Your value is dynamic (that is why you need a value model)
Steven Forth is CEO of Ibbaka. Connect on LinkedIn
Understanding value has become more complex than a simple ROI calculator can capture and more dynamic that spreadsheets can support.
Once upon a time it was enough to have a simple ROI calculator that you kept in a spreadsheet or pushed to the web. If you were lucky it got some use, and a bit of data trickled in. But mostly it was a lead generation and sales tool. Inconsistently used, it often hurt as much as it helped. Sales did not believe the numbers it spit out, buyers either dismissed it, or sometimes used it to hold the seller to account. And that was good enough.
Those days are gone.
Today value is dynamic and context dependent. Pricing guru Mark Stiving calls this ‘context-based pricing.’
Value is is Context-Dependent: It changes based on the situation.
Value is Malleable: It can be influenced by effective value communication.
Value is Imperfect: There are always constraints in determining it.
Understanding value has become more complex than a simple ROI calculator can capture and more dynamic that spreadsheets can support.
Value models need to be adaptive and dynamic
A static value model that is developed, coded into a spreadsheet or static tool like a CPQ and then set aside is no longer fit for purpose. Value changes in response to external forces such as interest rates, trade policy (see Pricing in a Time of Tariff Uncertainty: A B2B SaaS Survival Guide) and market demand. Value is relative to the Next Best Competitive Alternative) and competitor actions and choices can dramatically change value. Most importantly, changes at customers and the customer base can change which value drivers matter, and variables in the value driver.
Value Models are Dynamic - Ibbaka Illustration
The feedback loop from customer models (value models customized for specific customers) to target customers, into value models, and back to customer models is the driver of adaptation.
Value models change in response to how customers buy, deploy and apply solutions.
Note that as the value model is a key input into pricing models an adaptive value models implies the need for adaptive pricing.
Adaptive value models
Keep value relevant to buyers and users in a rapidly changing world
Respond to competitive moves to deliver a strategic advantage
Can be embedded in generative AI driven sales and buying processes
See Will AI in the buying process lead to more pricing transparency?
Generated Value Models (GVM)
The old fashioned way of hand crafting value models using data from extensive customer interviews or conjoint surveys is too slow and expensive to support adaptive value models. Fortunately, generative AI provides a solution.

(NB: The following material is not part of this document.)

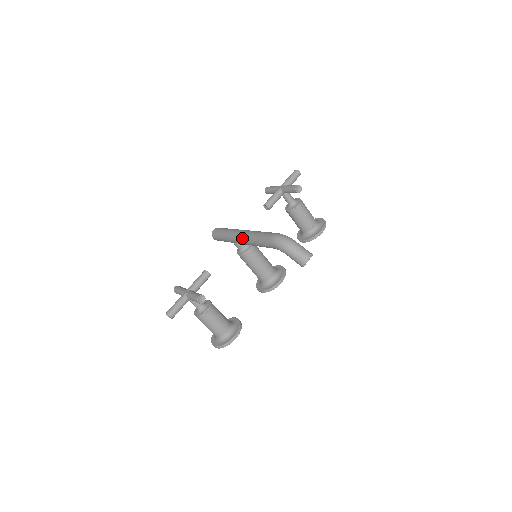
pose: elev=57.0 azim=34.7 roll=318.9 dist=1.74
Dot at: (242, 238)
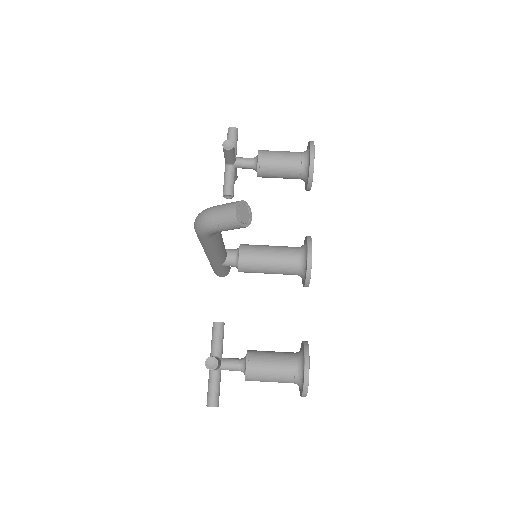
Dot at: occluded
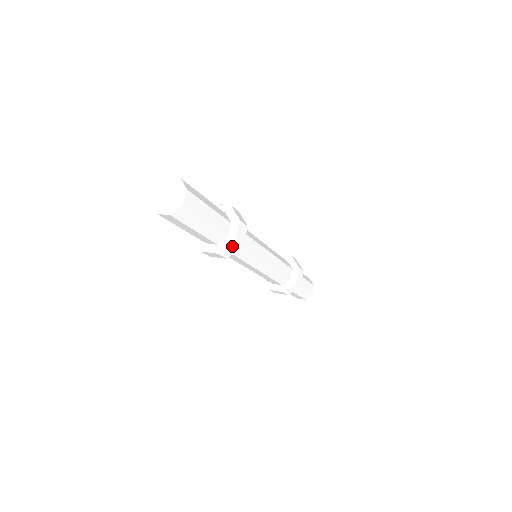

Ibabka has demonstrated that generative AI can create better value models than even the most skilled humans in a fraction of the time.

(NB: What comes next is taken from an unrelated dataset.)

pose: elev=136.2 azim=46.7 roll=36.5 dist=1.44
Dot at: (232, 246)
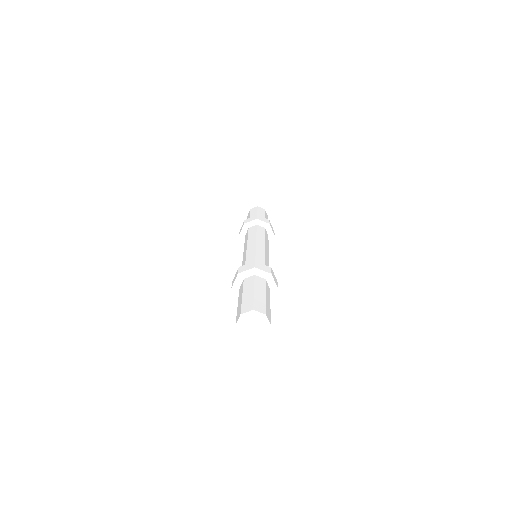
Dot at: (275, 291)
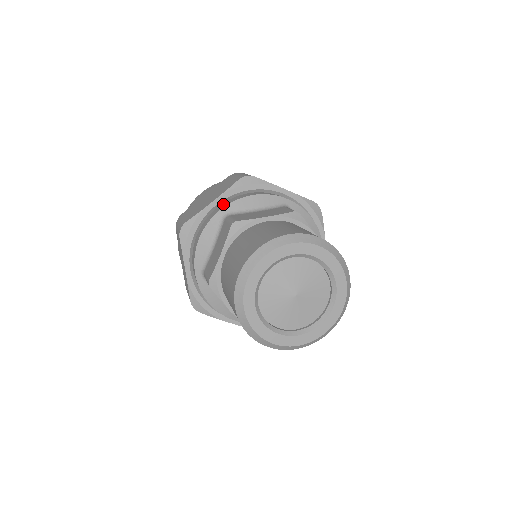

It does this by using rich context documents in a RAG (Retrieval Augmented Generation) architecture and a system of prompts operating on multiple foundation models (you can’t do this successfully just relyinging on OpenAI, or Meta, or Anthropic and so on).
These generated value models (GVMs) are easier to update and to connect to other business processes. Values for the variables can be dynamic, rather than static, the generation process can be automated, and triggers or alerts set to update value models and even prices in response to events.
Generated Customer Model (GCM)
A value model is at a level of abstraction above actual customers. It provides the general framework. What really matters is the customer model.
A customer model is the value model for a specific customer.
Technically, this means that value drivers are switched on or off and values for the variables are set for the customers. This can apply to both the customer variables, the value improvement claims and the attribution and execution risk factors that Ibbaka includes as part of every value driver.
Over the past few weeks Ibbaka has made good progress in using generative AI to generate a customer model from a value model and doing so with just a few inputs: the customer’s name and website, its business goals, its competitive position.
The customer model is the key to executing on value-based sales and value-based customer success. The value based approach to sales and customer management (and the two need to be linked together) is gaining momentum as the best way to sell and win renewals in a changing and challenging world.
Category Value Maps
When the cost of doing something drops dramatically it changes what you can do. This is what is happening with value models. The time it takes to build a value model has collapsed. Our estimate is that the cost of generating a value model is down by more than 90%. This is a game changer.
One way that Ibbaka is taking advantage if this change is by generating Category Value Maps. These maps describe how value is created by a B2B software category. They can be used by buyers to decide of they need a certain type of software and which vendor best aligns with their needs, and by vendors to understand how they are positioned in the market.
Ibabka generates these maps using GVMs (Generated Value Models). We generate value models for the key vendors in the category and then put these value models through a prompt system to generate the category value map. The first of these was published in early February. More will come over the course of the year.